The task = The full set of entries must be copied exactly.

Information =
------------------------------------------------------------------------
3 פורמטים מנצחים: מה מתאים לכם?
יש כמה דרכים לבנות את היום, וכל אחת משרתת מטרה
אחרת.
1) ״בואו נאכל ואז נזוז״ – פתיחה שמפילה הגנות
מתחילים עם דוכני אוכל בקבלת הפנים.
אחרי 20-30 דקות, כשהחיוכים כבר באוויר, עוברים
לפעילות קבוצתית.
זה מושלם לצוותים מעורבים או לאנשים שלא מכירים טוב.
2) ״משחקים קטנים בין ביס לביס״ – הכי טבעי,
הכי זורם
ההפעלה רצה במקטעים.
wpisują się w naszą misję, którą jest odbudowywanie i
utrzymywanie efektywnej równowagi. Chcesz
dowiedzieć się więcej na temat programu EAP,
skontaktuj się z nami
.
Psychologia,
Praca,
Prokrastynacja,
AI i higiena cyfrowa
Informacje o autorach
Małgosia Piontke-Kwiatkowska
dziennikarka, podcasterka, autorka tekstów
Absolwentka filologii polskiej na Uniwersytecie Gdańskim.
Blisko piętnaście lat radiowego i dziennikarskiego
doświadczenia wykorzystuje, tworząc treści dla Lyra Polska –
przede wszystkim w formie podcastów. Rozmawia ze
------------------------------------------------------------------------
Result for this exercise =
3 פורמטים מנצחים: מה מתאים לכם?
יש כמה דרכים לבנות את היום, וכל אחת משרתת מטרה
אחרת.
1) ״בואו נאכל ואז נזוז״ – פתיחה שמפילה הגנות
מתחילים עם דוכני אוכל בקבלת הפנים.
אחרי 20-30 דקות, כשהחיוכים כבר באוויר, עוברים
לפעילות קבוצתית.
זה מושלם לצוותים מעורבים או לאנשים שלא מכירים טוב.
2) ״משחקים קטנים בין ביס לביס״ – הכי טבעי,
הכי זורם
ההפעלה רצה במקטעים.
wpisują się w naszą misję, którą jest odbudowywanie i
utrzymywanie efektywnej równowagi. Chcesz
dowiedzieć się więcej na temat programu EAP,
skontaktuj się z nami
.
Psychologia,
Praca,
Prokrastynacja,
AI i higiena cyfrowa
Informacje o autorach
Małgosia Piontke-Kwiatkowska
dziennikarka, podcasterka, autorka tekstów
Absolwentka filologii polskiej na Uniwersytecie Gdańskim.
Blisko piętnaście lat radiowego i dziennikarskiego
doświadczenia wykorzystuje, tworząc treści dla Lyra Polska –
przede wszystkim w formie podcastów. Rozmawia ze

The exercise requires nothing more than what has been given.